2008 zog es Monika Staab nach Indonesien, wo sie in Jakarta ein Fußballcamp leitete.

2015 wird bei der WM auf 24 Teams aufgestockt. Sind Sie mit Ihrer Mannschaft dabei? Diese Frage kommt häufig und ich muss dann immer schmunzeln. Wenn es überhaupt ein realistisches Ziel gibt, dann ist das in zehn Jahren eine gute U17 aufzubauen und vielleicht in Katar mal die U17-WM durchzuführen. Ich versuche hier gerade überhaupt erst einmal Mädchenfußball zu etablieren. Bisher spielen alle zusammen, egal wie alt.

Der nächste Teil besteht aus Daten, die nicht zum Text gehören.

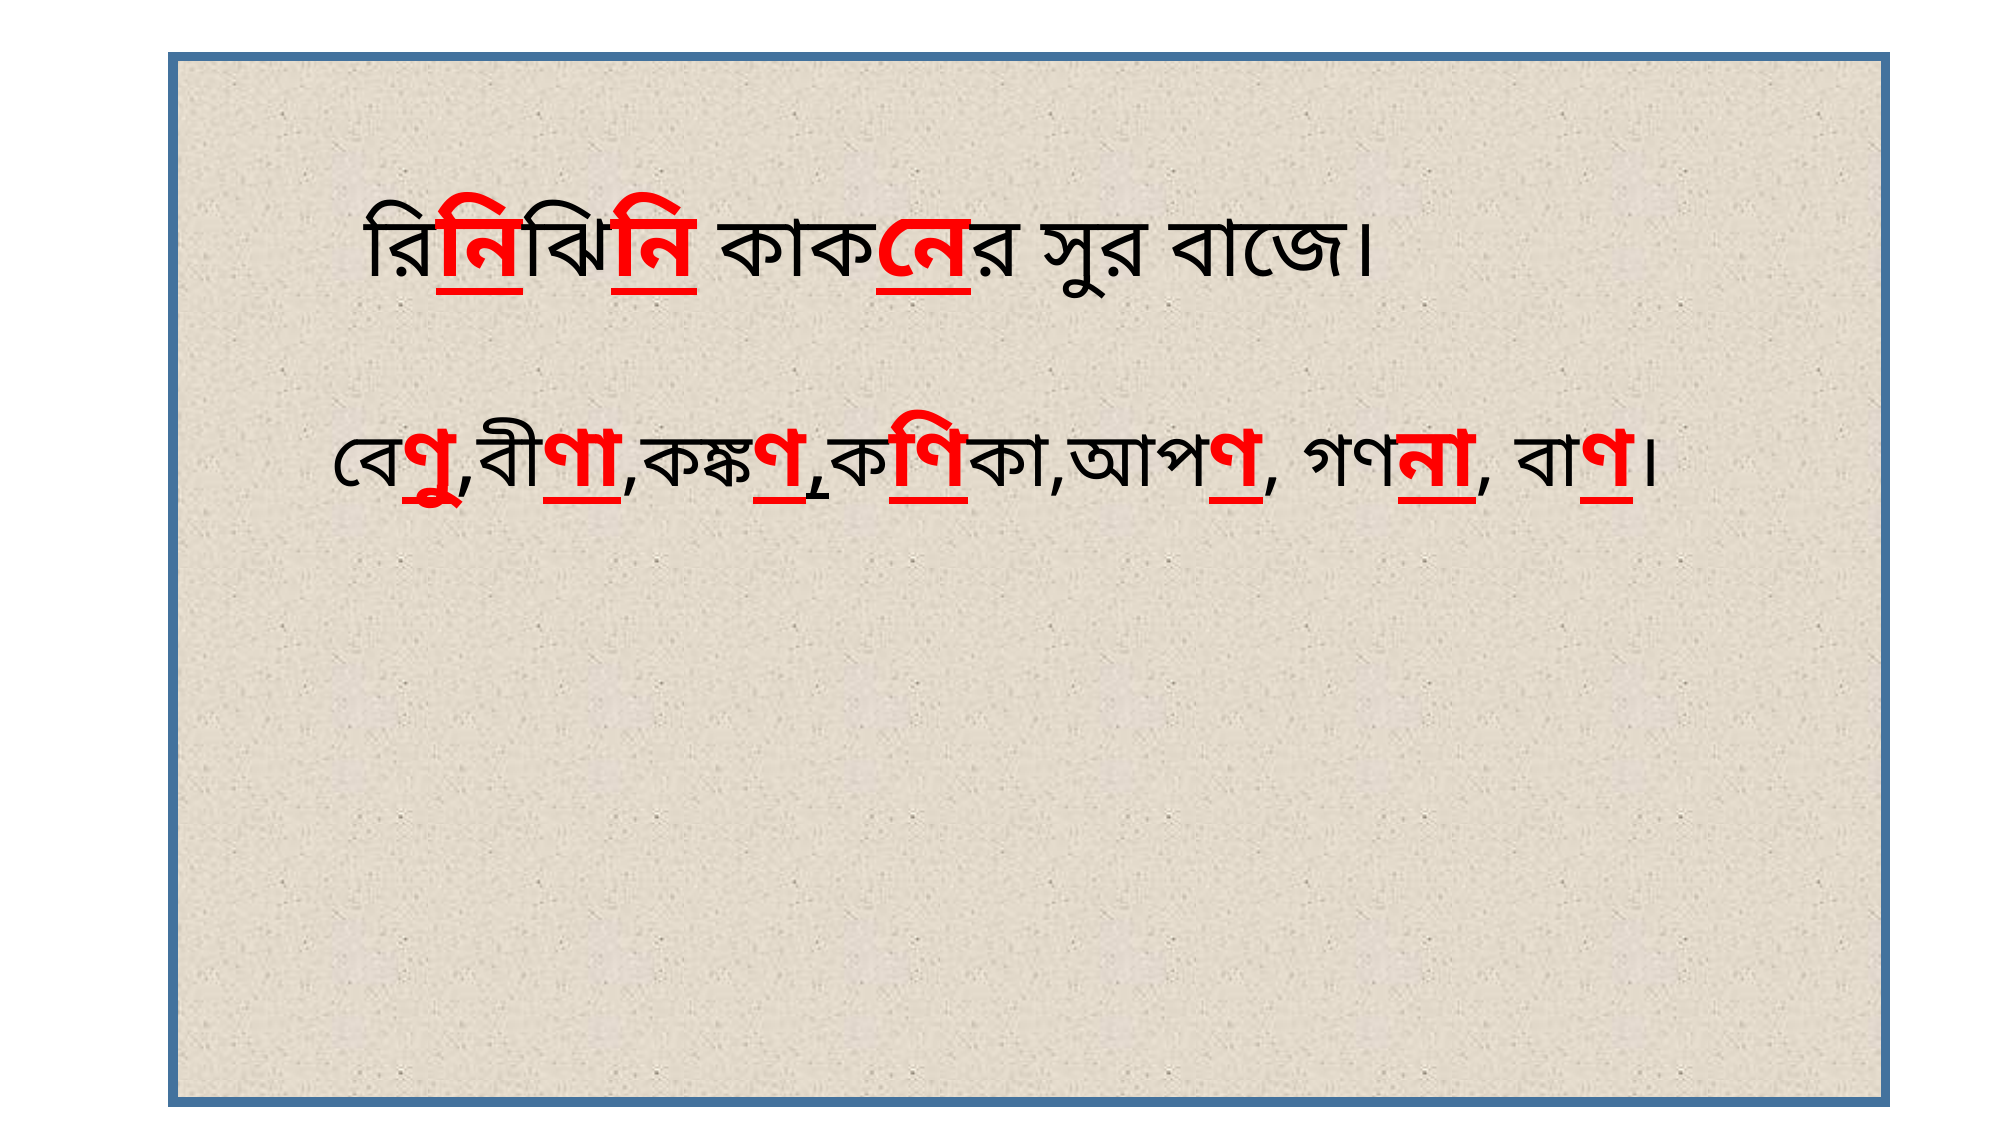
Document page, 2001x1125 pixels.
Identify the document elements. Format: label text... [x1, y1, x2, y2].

Je früher wir auch die Mädchen zum Fußball spielen kriegen, umso einfacher wird es vielleicht auch werden, die Vorurteile abzubauen und die Eltern davon zu überzeugen, dass ihr Kind den Sport ausüben darf.   Was steht in Ihrem ersten Jahr als Nationaltrainerin an? Eine ganze Menge. Ich möchte zum Beispiel eine U14-Liga etablieren. Dann wollen wir einen internationalen Cup organisieren, wobei wir sehen müssen, ob das klappt. Ab Mitte Mai kann man hier nicht mehr draußen spielen. Dann ist es 40, 50, 55 Grad und viel zu heiß für körperliche Anstrengung. Im Juni, Juli, August spielt hier kein Mensch Fußball, da bleiben nicht mehr so viele Monate. Sicher werden wir auch Trainingscamps machen und hoffentlich auch das ein oder andere Länderspiel außerhalb Katars. Die westarabischen Meisterschaften stehen an, auf die wir uns vorbereiten wollen. Dafür planen wir eine Reise auf die Malediven. Die sind mein Favorit als Testspielgegner, denn die sind nicht ganz so stark und lassen einen auch mal gewinnen. Und im August wollen wir ein Trainingslager machen, wahrscheinlich in Deutschland. Das wäre natürlich ein absolutes Highlight.   Was wünschen Sie sich für Ihre Arbeit? Ich wünsche mir, dass die Frauen, die Fußball spielen wollen, auch die Möglichkeit bekommen, ganz frei zu sagen: „Wir spielen.“ Dass in der Gesellschaft die Vorurteile abgebaut werden, so wie es uns in Deutschland vor vielen Jahren gelungen ist. Wenn ich da einen kleinen Prozentsatz mehr erreichen kann, dann ist das für mich ein Riesenerfolg. Wir haben noch ein ganz schönes Stück Arbeit, nicht nur in Katar zu bewältigen, sondern weltweit und da müssen wir gemeinsam noch ganz viel anpacken, um dann für die Frauen das zu erreichen, was sie erreichen möchten.